#### Dataset entries ####
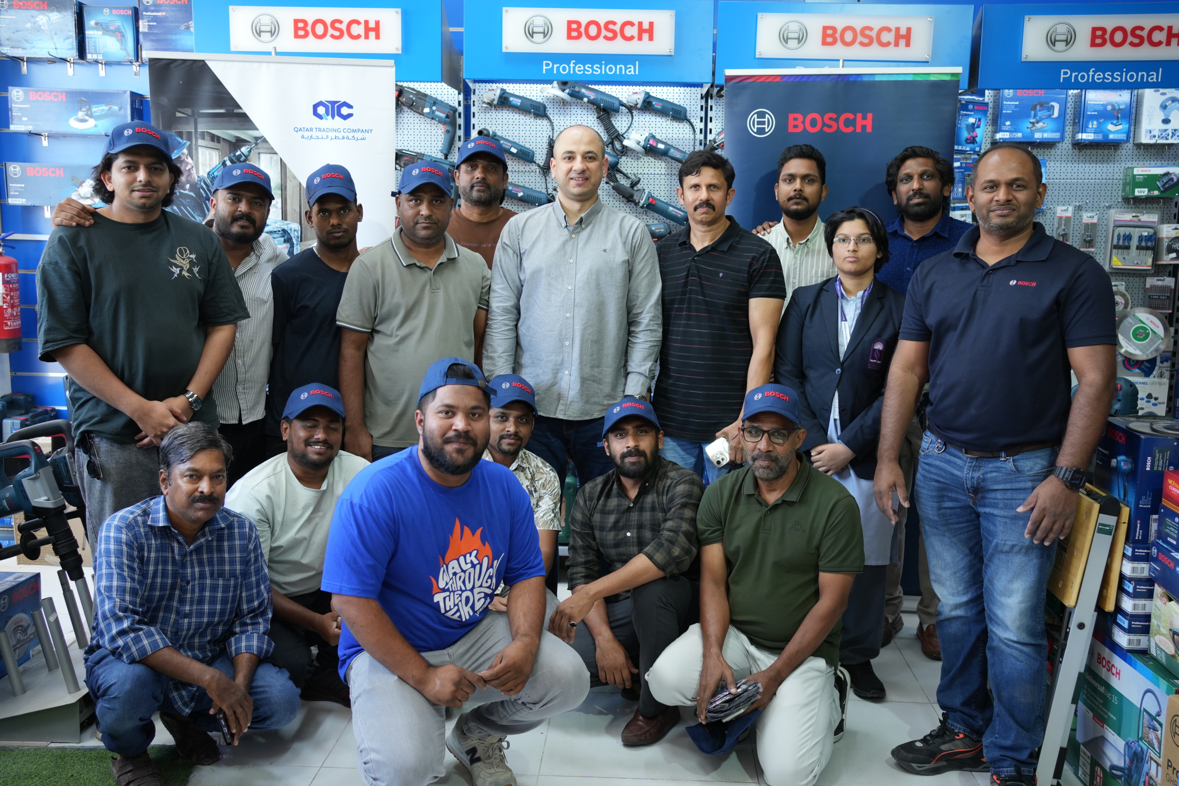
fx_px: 1146
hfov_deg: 54.4
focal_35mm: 35
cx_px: 590
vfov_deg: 37.9
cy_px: 393
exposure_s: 1/100
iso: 500
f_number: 4
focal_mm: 35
####
## [The problem]
The expected output is the material above, repeated exactly and free of pictures.

## [Problem solution]
fx_px: 1146
hfov_deg: 54.4
focal_35mm: 35
cx_px: 590
vfov_deg: 37.9
cy_px: 393
exposure_s: 1/100
iso: 500
f_number: 4
focal_mm: 35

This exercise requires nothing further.